Hartlepool Borough Council is spearheading a Child and Family Poverty Strategy setting out measures designed to drive down the town’s high rates of deprivation between now and 2020 by working with partner agencies.
On the whole those that are in poverty are really trying very hard for their familiesDanielle Swainston, Hartlepool Borough Council
The plan was supported by the council’s Children’s Services Committee.
Committee chairman, Councillor Alan Clark said: “I think this is important. As we sit here now there is families out there in Hartlepool and across the UK who are struggling to make ends meet.”
The strategy aims to help lift families out of deprivation by focussing on offering support as early as possible and prevent children becoming through improved education and better opportunities for all.

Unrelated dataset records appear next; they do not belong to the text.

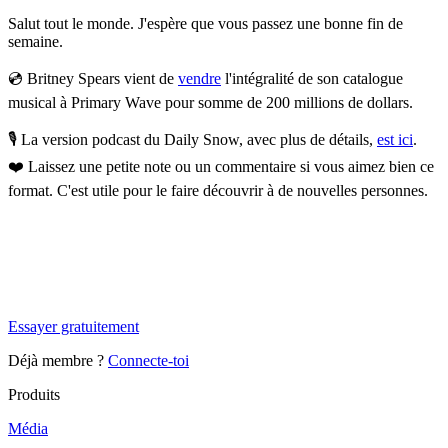
Salut tout le monde. J'espère que vous passez une bonne fin de
semaine.
💿
Britney Spears vient de
vendre
l'intégralité de son catalogue
musical à Primary Wave pour somme de 200 millions de dollars.
🎙️ La version podcast du Daily Snow, avec plus de détails,
est ici
.
❤️
Laissez une petite note ou un commentaire si vous aimez bien ce
format. C'est utile pour le faire découvrir à de nouvelles personnes.
✨
Tu es à un flocon de débloquer cet article
Snowball Insights gratuit pendant 14 jours.
Essayer gratuitement
Déjà membre ?
Connecte-toi
Produits
Média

The authority says it will only be achieved by working in collaboration with partners and other services.
The strategy also outlines the need to help people access benefits they are entitled to, help them manage their money and support families in rent arrears.
Coun Paul Beck said it was not just households where nobody works that suffer poverty but those with jobs to.
Danielle Swainston, assistant director (children’s services) agreed saying: “On the whole those that are in poverty are really trying very hard for their families.
“A number of them have two or three jobs but very low skilled and paid.
“It is an issue we need to address collectively as a strategy.”
Coun Clark said he knew of a family in his ward that worked and was left with just £6 at the end of the week after paying the bills.
Coun Brenda Harrison said more public understanding was needed of how foodbanks operate to get across users are not “scroungers”.
She added: “For us to need foodbanks in this day and age is a disgrace.”
Hartlepool’s overall level of child poverty is currently 31%, which equates to about 7,000 young people aged 0-19.
Coun Ged Hall, vice chair of the committee, said: “That is a staggering figure for a town of 90,000 people.”
The strategy also places greater attention to children going hungry during school holidays.
Around 2,400 youngsters across the town get free school meals.
A £13,000 council pilot scheme is underway in partnership with Hartlepool Foodbank to reach more families during the summer holidays by providing food parcels from three new venues across town.
And community groups can apply for a share of £25,000 in grants to provide meals during the six-week break.
The Child and Family Poverty Strategy will go to the council’s Finance and Policy Committee in September and full council will be asked to ratify it in October.